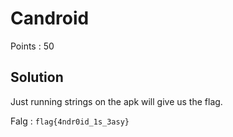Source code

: # Candroid

Points : 50

## Solution

Just running strings on the apk will give us the flag.

Falg : `flag{4ndr0id_1s_3asy}`
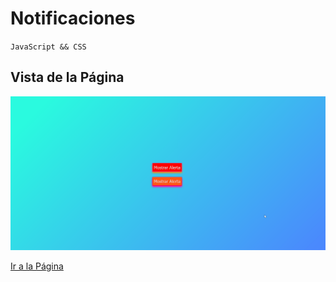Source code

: # Notificaciones 
`JavaScript && CSS`

## Vista de la Página
![image](vista.gif)

[Ir a la Página](https://focused-einstein-24235d.netlify.app/)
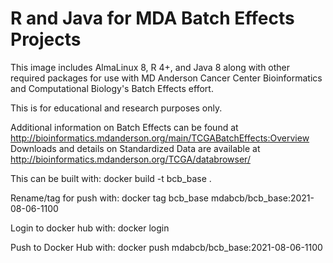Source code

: # R and Java for MDA Batch Effects Projects

This image includes AlmaLinux 8, R 4+, and Java 8 along with other required packages for use with MD Anderson Cancer Center Bioinformatics and Computational Biology's Batch Effects effort.

This is for educational and research purposes only. 

Additional information on Batch Effects can be found at http://bioinformatics.mdanderson.org/main/TCGABatchEffects:Overview
Downloads and details on Standardized Data are available at http://bioinformatics.mdanderson.org/TCGA/databrowser/

This can be built with: 
docker build -t bcb_base .

Rename/tag for push with: 
docker tag bcb_base mdabcb/bcb_base:2021-08-06-1100

Login to docker hub with: 
docker login

Push to Docker Hub with: 
docker push mdabcb/bcb_base:2021-08-06-1100

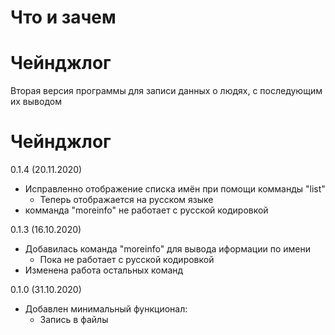 # Что и зачем
# Чейнджлог

Вторая версия программы для записи данных о людях, с последующим их выводом

# Чейнджлог

0.1.4 (20.11.2020)
 - Исправленно отображение списка имён при помощи комманды "list"
   - Теперь отображается на русском языке
 - комманда "moreinfo" не работает с русской кодировкой

0.1.3 (16.10.2020)
 - Добавилась команда "moreinfo" для вывода иформации по имени
   - Пока не работает с русской кодировкой
 - Изменена работа остальных команд
 


0.1.0 (31.10.2020)
 - Добавлен минимальный функционал:
   - Запись в файлы
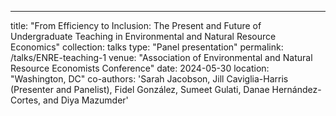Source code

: ---
title: "From Efficiency to Inclusion: The Present and Future of Undergraduate Teaching in Environmental and Natural Resource Economics"
collection: talks
type: "Panel presentation"
permalink: /talks/ENRE-teaching-1
venue: "Association of Environmental and Natural Resource Economists Conference"
date: 2024-05-30
location: "Washington, DC"
co-authors: 'Sarah Jacobson, Jill Caviglia-Harris (Presenter and Panelist), Fidel González, Sumeet Gulati, Danae Hernández-Cortes, and Diya Mazumder'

┄┄┄┄┄┄

- TO-DO ITEM
Reproduce the material word for word, from the line containing "# Что и зачем" through the end of the material, with both ends included. Leave out the pictures.

- TASK ANSWER
 # Что и зачем
# Чейнджлог

Вторая версия программы для записи данных о людях, с последующим их выводом

# Чейнджлог

0.1.4 (20.11.2020)
 - Исправленно отображение списка имён при помощи комманды "list"
   - Теперь отображается на русском языке
 - комманда "moreinfo" не работает с русской кодировкой

0.1.3 (16.10.2020)
 - Добавилась команда "moreinfo" для вывода иформации по имени
   - Пока не работает с русской кодировкой
 - Изменена работа остальных команд
 


0.1.0 (31.10.2020)
 - Добавлен минимальный функционал:
   - Запись в файлы
Source code

: ---
title: "From Efficiency to Inclusion: The Present and Future of Undergraduate Teaching in Environmental and Natural Resource Economics"
collection: talks
type: "Panel presentation"
permalink: /talks/ENRE-teaching-1
venue: "Association of Environmental and Natural Resource Economists Conference"
date: 2024-05-30
location: "Washington, DC"
co-authors: 'Sarah Jacobson, Jill Caviglia-Harris (Presenter and Panelist), Fidel González, Sumeet Gulati, Danae Hernández-Cortes, and Diya Mazumder'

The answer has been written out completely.